Back in the day, this area was an important rail freight center. When Roger Corman was shooting Little Shop of Horrors, cronies Chuck Griffith and Mel Welles paid a Southern Pacific crew two bottles of Scotch to back a locomotive away from actor Bobbie Coogan, who was lying on the track. They’d later print the shot in reverse to simulate Coogan (playing a drunken tramp) being run over by the train. The next day, Welles told me, Twentieth Century-Fox paid the railway company $15,000 to perform the same service. 

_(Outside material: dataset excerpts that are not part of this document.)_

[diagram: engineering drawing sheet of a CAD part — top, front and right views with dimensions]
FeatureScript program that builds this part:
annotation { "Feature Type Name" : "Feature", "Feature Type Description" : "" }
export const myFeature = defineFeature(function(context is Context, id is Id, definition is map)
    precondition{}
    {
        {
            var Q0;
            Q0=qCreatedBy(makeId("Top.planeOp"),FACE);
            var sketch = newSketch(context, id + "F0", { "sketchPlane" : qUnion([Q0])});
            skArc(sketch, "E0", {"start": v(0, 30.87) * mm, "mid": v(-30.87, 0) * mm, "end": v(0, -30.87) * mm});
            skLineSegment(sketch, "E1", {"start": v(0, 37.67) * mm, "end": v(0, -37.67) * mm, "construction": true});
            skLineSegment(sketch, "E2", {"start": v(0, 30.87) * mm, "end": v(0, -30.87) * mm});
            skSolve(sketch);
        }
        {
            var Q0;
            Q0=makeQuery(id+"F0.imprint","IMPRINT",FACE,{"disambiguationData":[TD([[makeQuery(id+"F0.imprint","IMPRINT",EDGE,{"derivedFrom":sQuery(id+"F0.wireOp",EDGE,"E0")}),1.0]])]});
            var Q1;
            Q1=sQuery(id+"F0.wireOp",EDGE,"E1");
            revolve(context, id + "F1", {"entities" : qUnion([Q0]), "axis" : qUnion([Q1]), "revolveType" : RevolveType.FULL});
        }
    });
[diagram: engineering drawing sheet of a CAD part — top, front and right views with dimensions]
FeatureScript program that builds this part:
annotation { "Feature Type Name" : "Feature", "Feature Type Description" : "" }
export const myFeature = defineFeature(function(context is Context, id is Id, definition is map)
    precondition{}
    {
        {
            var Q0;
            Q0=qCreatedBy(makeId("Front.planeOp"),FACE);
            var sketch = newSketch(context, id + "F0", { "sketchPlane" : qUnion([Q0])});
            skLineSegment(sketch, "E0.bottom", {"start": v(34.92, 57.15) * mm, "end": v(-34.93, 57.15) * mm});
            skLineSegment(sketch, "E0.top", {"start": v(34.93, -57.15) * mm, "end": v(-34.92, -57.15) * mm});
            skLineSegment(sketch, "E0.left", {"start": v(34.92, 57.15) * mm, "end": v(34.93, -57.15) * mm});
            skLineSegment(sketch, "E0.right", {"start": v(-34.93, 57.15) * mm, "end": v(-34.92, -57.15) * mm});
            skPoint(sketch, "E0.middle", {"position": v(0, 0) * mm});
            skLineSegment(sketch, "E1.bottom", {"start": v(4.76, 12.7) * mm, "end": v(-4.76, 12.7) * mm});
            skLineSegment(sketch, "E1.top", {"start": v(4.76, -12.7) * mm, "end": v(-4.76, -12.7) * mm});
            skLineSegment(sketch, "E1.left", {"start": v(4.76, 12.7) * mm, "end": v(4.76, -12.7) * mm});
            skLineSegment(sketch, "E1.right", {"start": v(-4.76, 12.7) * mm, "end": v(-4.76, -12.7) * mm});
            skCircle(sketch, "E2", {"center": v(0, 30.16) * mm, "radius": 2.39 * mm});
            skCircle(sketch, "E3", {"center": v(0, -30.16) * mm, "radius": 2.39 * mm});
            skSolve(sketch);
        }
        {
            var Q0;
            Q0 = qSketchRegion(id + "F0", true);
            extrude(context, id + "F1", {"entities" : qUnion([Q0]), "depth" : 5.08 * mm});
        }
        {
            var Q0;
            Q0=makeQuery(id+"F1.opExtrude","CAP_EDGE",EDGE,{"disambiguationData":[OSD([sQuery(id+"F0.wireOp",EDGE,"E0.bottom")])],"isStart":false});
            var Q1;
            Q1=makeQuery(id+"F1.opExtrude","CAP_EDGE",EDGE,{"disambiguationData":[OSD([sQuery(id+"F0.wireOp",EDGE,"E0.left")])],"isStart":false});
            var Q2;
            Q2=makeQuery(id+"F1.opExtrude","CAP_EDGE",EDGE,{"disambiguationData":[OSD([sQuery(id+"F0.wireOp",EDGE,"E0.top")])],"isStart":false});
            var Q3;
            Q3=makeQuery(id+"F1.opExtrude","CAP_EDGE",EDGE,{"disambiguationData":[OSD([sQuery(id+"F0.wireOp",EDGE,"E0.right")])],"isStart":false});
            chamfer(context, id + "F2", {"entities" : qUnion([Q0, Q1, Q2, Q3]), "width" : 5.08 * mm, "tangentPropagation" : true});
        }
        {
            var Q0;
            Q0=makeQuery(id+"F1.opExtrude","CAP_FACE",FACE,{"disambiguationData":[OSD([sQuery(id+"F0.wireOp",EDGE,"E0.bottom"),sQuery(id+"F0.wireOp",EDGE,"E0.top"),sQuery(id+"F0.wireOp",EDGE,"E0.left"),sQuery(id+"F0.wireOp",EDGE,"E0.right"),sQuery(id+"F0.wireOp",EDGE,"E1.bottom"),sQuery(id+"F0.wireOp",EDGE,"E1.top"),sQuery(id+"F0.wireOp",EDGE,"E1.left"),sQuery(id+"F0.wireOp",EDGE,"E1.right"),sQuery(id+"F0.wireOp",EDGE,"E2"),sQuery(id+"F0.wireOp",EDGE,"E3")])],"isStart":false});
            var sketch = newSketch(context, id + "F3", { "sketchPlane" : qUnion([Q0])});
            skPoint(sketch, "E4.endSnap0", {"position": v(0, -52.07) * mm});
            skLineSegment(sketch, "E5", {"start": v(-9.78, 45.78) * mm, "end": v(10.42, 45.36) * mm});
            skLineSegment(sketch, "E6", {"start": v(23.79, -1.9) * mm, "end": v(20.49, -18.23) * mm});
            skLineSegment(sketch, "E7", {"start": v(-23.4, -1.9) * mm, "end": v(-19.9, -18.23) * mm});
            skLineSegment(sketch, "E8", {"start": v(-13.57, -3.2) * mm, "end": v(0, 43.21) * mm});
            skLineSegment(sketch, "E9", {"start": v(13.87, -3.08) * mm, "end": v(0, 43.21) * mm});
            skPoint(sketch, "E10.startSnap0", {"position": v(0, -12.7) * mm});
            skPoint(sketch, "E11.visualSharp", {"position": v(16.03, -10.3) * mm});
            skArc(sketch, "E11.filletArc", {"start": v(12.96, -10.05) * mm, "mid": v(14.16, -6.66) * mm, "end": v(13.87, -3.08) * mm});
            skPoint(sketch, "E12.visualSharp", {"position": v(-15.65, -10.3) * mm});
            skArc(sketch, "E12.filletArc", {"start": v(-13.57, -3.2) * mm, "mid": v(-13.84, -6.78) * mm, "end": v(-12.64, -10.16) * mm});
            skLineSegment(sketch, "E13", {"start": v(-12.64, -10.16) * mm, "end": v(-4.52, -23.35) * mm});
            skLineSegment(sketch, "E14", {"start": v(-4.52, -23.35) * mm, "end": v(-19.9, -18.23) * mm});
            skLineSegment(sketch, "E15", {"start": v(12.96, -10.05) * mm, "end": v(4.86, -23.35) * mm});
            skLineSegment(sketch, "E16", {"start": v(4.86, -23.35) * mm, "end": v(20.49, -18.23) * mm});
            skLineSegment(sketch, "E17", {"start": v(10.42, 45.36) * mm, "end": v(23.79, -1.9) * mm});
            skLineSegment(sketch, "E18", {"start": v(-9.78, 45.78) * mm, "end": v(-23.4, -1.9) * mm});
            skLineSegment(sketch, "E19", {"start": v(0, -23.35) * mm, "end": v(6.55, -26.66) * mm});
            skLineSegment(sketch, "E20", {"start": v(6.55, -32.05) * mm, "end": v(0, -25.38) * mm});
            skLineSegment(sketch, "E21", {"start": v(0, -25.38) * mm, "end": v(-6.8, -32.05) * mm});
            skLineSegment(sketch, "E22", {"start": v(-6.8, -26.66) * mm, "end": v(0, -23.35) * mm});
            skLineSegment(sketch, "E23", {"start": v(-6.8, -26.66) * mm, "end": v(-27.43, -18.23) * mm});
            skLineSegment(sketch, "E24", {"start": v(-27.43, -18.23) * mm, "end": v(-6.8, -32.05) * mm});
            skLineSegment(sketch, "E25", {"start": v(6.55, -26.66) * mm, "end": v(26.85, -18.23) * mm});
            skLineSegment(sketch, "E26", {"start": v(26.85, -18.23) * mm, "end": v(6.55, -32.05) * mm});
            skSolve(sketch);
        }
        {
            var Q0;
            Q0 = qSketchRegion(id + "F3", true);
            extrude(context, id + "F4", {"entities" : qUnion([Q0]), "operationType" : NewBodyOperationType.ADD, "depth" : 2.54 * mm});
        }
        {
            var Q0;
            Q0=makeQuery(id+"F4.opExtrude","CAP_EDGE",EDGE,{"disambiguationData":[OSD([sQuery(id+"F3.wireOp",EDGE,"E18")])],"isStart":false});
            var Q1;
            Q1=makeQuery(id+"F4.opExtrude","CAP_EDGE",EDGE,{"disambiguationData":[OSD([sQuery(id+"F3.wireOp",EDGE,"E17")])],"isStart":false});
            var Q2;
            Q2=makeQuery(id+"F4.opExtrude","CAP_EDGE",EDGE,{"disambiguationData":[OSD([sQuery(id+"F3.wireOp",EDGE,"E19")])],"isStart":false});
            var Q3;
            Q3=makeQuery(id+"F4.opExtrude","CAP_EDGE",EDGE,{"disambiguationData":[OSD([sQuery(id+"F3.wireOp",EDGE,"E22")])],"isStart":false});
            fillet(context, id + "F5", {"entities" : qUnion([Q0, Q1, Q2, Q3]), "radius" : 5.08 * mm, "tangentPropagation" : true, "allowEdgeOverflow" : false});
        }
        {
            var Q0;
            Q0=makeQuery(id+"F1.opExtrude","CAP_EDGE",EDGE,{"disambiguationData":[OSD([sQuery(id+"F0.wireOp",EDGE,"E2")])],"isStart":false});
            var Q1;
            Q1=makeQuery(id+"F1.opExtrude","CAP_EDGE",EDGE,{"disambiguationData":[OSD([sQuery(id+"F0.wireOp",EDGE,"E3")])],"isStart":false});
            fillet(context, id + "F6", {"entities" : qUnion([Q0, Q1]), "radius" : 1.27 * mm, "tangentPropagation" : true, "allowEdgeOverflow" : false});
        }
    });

 photos by Bernie Bienstock


  1. This is a wild post - about a city I know so much and yet so little about. I like the businesses that have standing stock sets standing ready - that feels very Hollywood to me. And it's always nice to hear stories of the crazy days of early Corman. I wonder if the on camera bottle Mr. Coogan rises up in search of in one shot is one of the bottles that then served as payment for the train back-up?

  2. Good question, Mr. C. I just wish that Chuck Griffith and Mel Welles were alive so that I could ask them! (I miss Chuck, in particular. A remarkable guy.)

  3. I'm halfway through your book about filmmaker Roger Corman, and have found that some of his movies are on YouTube, some in full. Here's The Intruder in full: http://www.youtube.com/watch?v=DGkLnjn8E3k
    Beast from Haunted Cave: http://www.youtube.com/watch?v=0v-d-9XImtc
    Little Shop of Horrors: http://www.youtube.com/watch?v=rIb_iYW53wc
    A Bucket of Blood: http://www.youtube.com/watch?v=3bVcp5ZqTEY
    Piranha: http://www.youtube.com/watch?v=3bVcp5ZqTEY

    And the list goes on. Thanks to your book for turning me on this!

  4. Thanks, David. I look forward to catching up with some of those classics.